Choose the correct alternative in the following:

We are given that

$U=\sin ^{-1}\left(\frac{2 x}{1+x^{2}}\right), V=\tan ^{-1}\left(\frac{2 x}{1-x^{2}}\right)$

$\frac{\mathrm{dU}}{\mathrm{dV}}=?$

Now, we know

$\frac{\mathrm{dU}}{\mathrm{dV}}=\frac{\frac{\mathrm{dU}}{\mathrm{dx}}}{\frac{\mathrm{dV}}{\mathrm{dx}}}$

Now,

$\frac{d U}{d x}=\frac{d}{d x} \sin ^{-1}\left(\frac{2 x}{1+x^{2}}\right)$

Put $x=\tan \theta$

$\theta=\tan ^{-1} x \cdots(1)$

$\Rightarrow \frac{\mathrm{dU}}{\mathrm{dx}}=\frac{\mathrm{d}}{\mathrm{dx}} \sin ^{-1}\left(\frac{2 \tan \theta}{1+\tan ^{2} \theta}\right)$

$=\frac{\mathrm{d}}{\mathrm{dx}} \sin ^{-1}(\sin 2 \theta) \because \frac{2 \tan \theta}{1+\tan ^{2} \theta}=\sin 2 \theta$

$=\frac{\mathrm{d}}{\mathrm{dx}} 2 \theta$

$=\frac{\mathrm{d}}{\mathrm{dx}} 2 \tan ^{-1} \mathrm{x}=\frac{2}{1+\mathrm{x}^{2}}$

Again

$\frac{d V}{d x}=\frac{d}{d x} \tan ^{-1}\left(\frac{2 x}{1-x^{2}}\right)$

Put $x=\tan \theta$

$\theta=\tan ^{-1} x \ldots(1)$

$\Rightarrow \frac{\mathrm{dV}}{\mathrm{dx}}=\frac{\mathrm{d}}{\mathrm{dx}} \tan ^{-1}\left(\frac{2 \tan \theta}{1-\tan ^{2} \theta}\right)$

$=\frac{\mathrm{d}}{\mathrm{dx}} \tan ^{-1}(\tan 2 \theta) \because \frac{2 \tan \theta}{1-\tan ^{2} \theta}=\tan 2 \theta$

$=\frac{\mathrm{d}}{\mathrm{dx}} 2 \theta$

$=\frac{d}{d x} 2 \tan ^{-1} x=\frac{2}{1+x^{2}} \cdots$ From (1)

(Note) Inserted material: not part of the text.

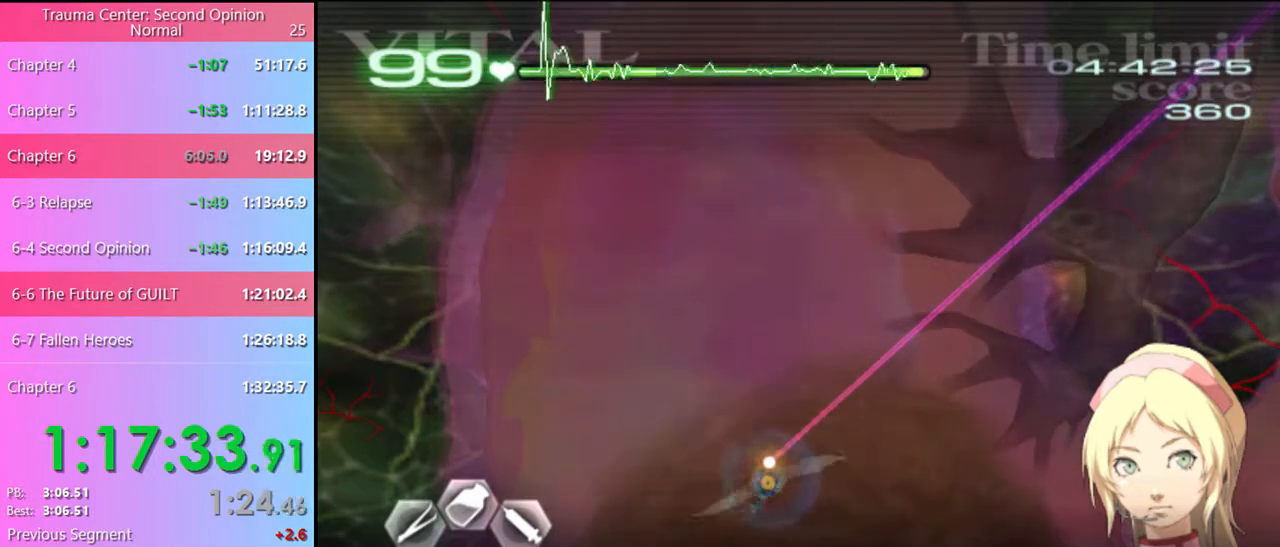
{"keys": [], "mouse": ["left"], "events": []}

Now, $\frac{\mathrm{dU}}{\mathrm{dV}}=\frac{\frac{\mathrm{du}}{\mathrm{dx}}}{\frac{\mathrm{dv}}{\mathrm{dx}}}=\frac{\frac{2}{1+\mathrm{x}^{2}}}{\frac{2}{1+\mathrm{x}^{2}}}=1$

$\therefore \frac{\mathrm{dU}}{\mathrm{dV}}=1=(\mathrm{D})$